You've probably tried Google Ads. Maybe you boosted a post. Maybe you set a $20/day budget, picked a few keywords, and hit launch. A week later, you had a lighter wallet and a handful of clicks that went nowhere.
Or maybe you hired someone. They sent you a monthly report full of numbers (CTR, CPC, impressions) and you stared at it, nodded, and closed the PDF. You didn't feel more informed. You felt busier.
Here's the thing: Google Ads can work when it is connected to the right page, tracking, and follow-up process. What does not work is turning it on and hoping for the best.
The #1 mistake: sending ad traffic to your homepage
When someone clicks your ad, they arrive with a specific intent, usually a narrow one. They searched for "emergency plumber near me" or "teeth whitening in Coral Gables." They don't want to browse your history, read your mission statement, or look at team photos. They want to solve their problem.

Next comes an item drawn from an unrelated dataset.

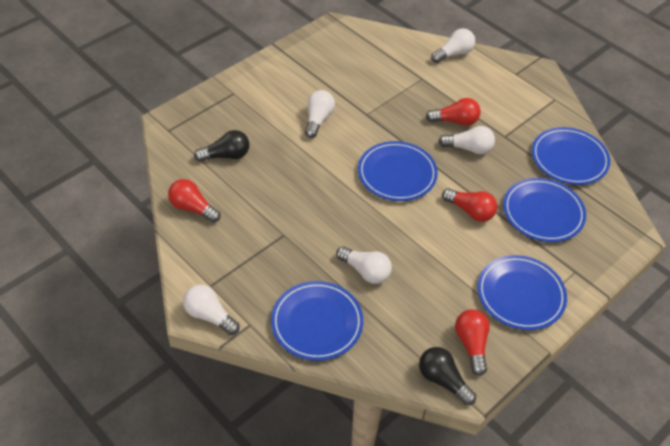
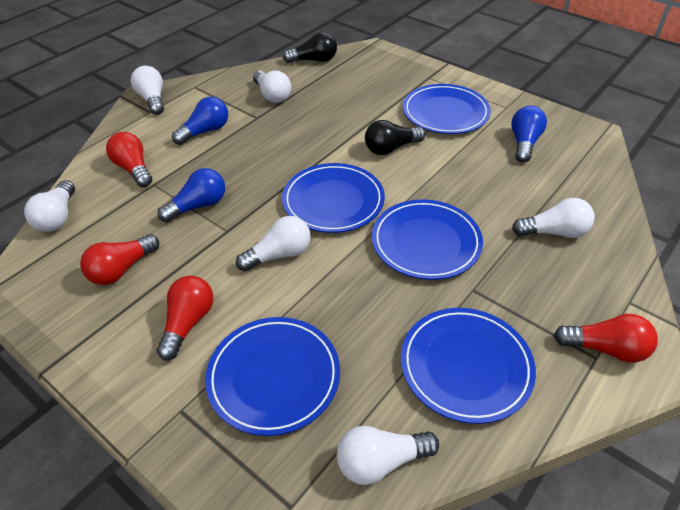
blue light bulb: none = 0 -> [157,168,225,223] [172,97,228,145] [511,106,547,162] = 3
white light bulb: [183,285,240,335] [305,90,335,138] [336,246,392,284] [431,28,475,63] [439,126,495,154] = 5 -> [24,180,75,232] [131,66,164,115] [236,216,311,271] [253,71,291,103] [337,426,439,485] [512,198,595,238] = 6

If your ad sends them to your homepage, you're asking them to do the work of figuring out what to do next. Most won't. They'll hit the back button and try a competitor.
A dedicated landing page that matches the ad, shows the phone number clearly, and has one clear action gives paid traffic a better chance to become a real inquiry.

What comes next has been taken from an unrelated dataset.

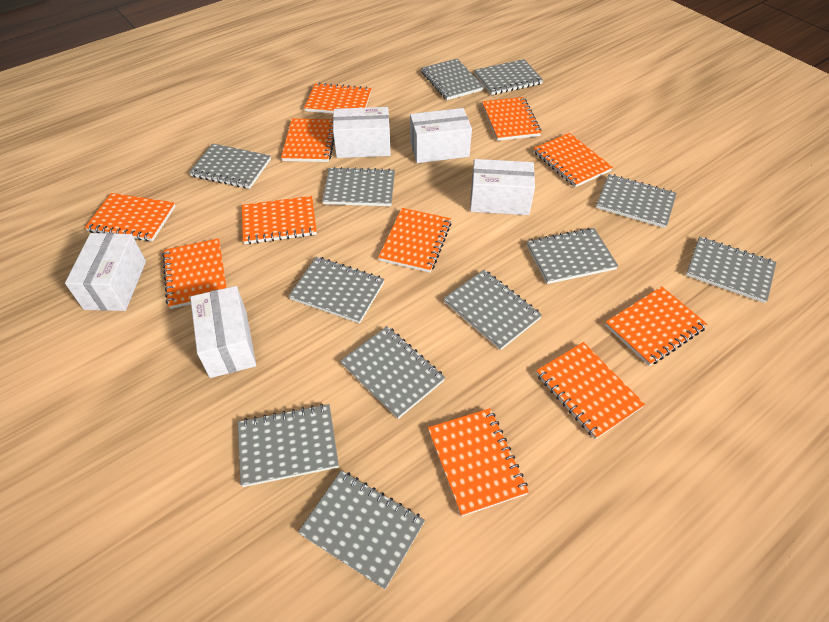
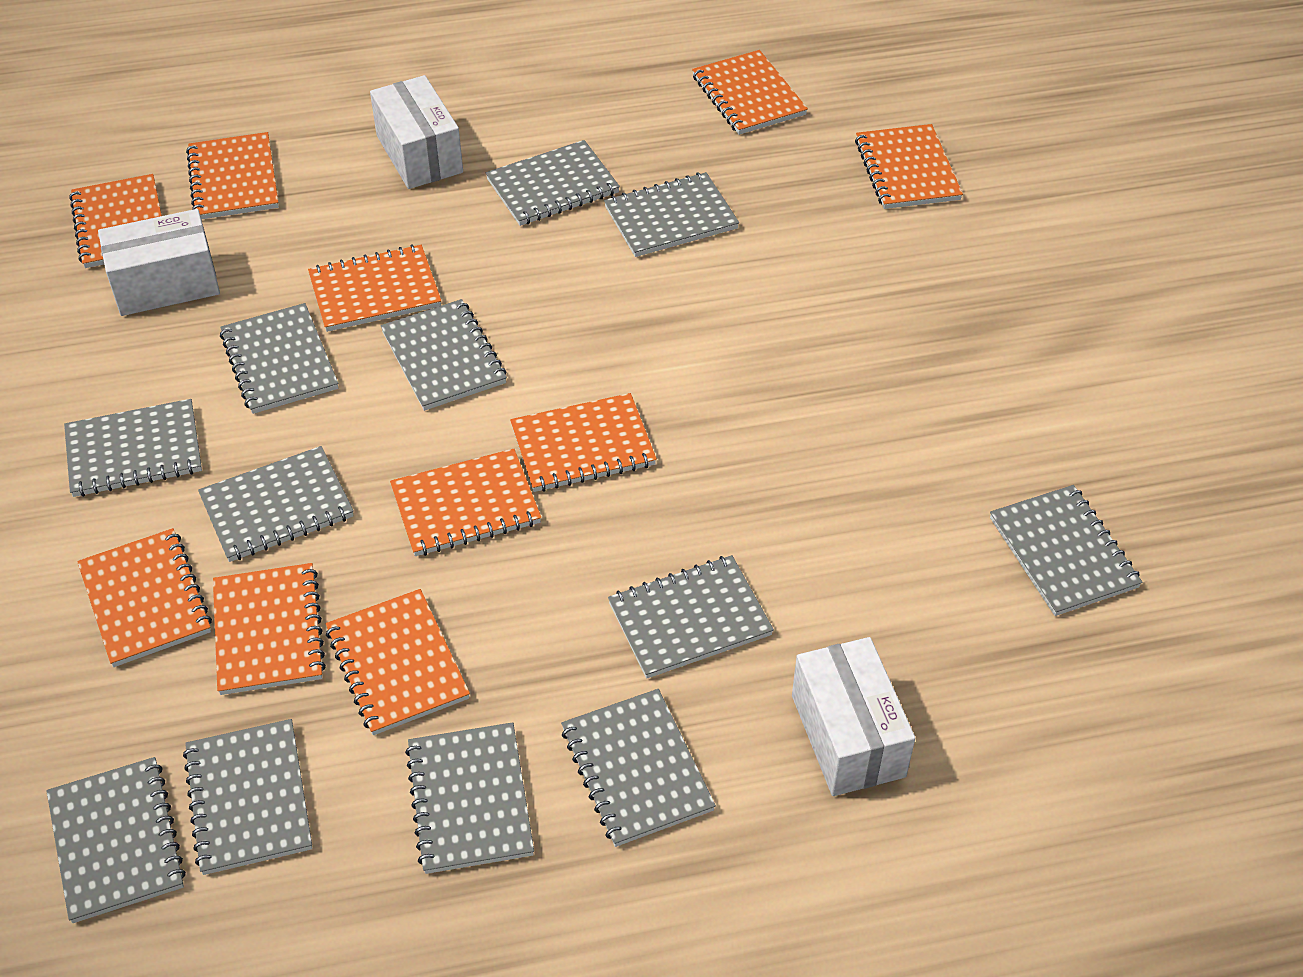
orange notebook: [85,193,176,242] [162,238,227,309] [242,196,317,244] [281,119,334,162] [304,82,372,114] [378,208,452,273] [428,408,529,517] [482,97,542,141] [534,133,613,187] [536,342,645,439] [605,286,708,366] = 11 -> [69,174,162,268] [77,528,212,667] [186,132,279,219] [213,563,326,695] [308,244,441,332] [326,589,470,735] [390,449,541,556] [510,393,657,492] [692,50,808,135] [855,124,963,209] = 10
white box: [65,233,146,311] [190,286,256,378] [333,107,391,158] [410,108,472,163] [470,159,535,215] = 5 -> [98,209,220,316] [370,75,463,189] [792,637,915,796] = 3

Smart budget management beats bigger budgets
Many owners assume the answer is to spend more. Often the better first move is to spend with more control: track the right actions, review what is producing inquiries, and stop treating the budget as a fixed autopilot setting.
What "actively managed" means in practice:
- Pausing keywords that spend without converting
- Increasing bids on keywords that consistently bring calls
- Adding negative keywords so you stop paying for irrelevant searches
- Testing new ad copy variants and keeping the winners
- Adjusting bids by day of week and time of day when real lead patterns support it
This does not require the owner to live in the ad account. It requires a system for tracking what happened and reviewing budget decisions against real lead data.
Ad extensions do half the work
Many service-business ads are just a headline and two lines of text. Stronger ads often use the business details a searcher needs immediately:
- Phone number with click-to-call (so mobile users tap once to dial)
- Business location with directions
- Hours (including "Open now")
- Services listed as clickable sublinks
- Star ratings pulled from Google Business Profile reviews
- Callout lines for free estimates, emergency service, etc.
These extensions don't cost extra. They just take configuration. They can make the ad more useful, more visible, and easier to act on. If your ad is just a headline and a link, the searcher may not get enough information to call.
Track what matters, not what looks impressive
Agencies love reporting on impressions, CTR, and quality score. These are inputs, not outputs. They don't tell you if your ads are making you money.
The numbers that actually matter:
- How many leads came in (calls + form submissions)
- How many of those became real customers
- What you paid per lead
- What you paid per customer
If you know those four numbers, you know whether your ads are working. If you don't, you're guessing. Anything the agency reports on top of that is just noise.
“You don't need to know your CTR went up 0.3%. You need to know if your money is working.”
What to do this week
If you're running Google Ads right now, three quick checks:
- Look at where your ads are sending people. Is it your homepage? Change that.
- Pull up your search terms report. Are there searches you're paying for that have nothing to do with your business? Add them as negative keywords.
- Look at your ad extensions. Do you have phone, location, hours, reviews, and sublinks all set up? If not, add them today.
If you're not running ads yet, the hardest part is starting with the right pieces in place. You can do it yourself, hire someone, or use a platform that handles the setup. The important part is connecting the ad, page, tracking, and follow-up from the beginning.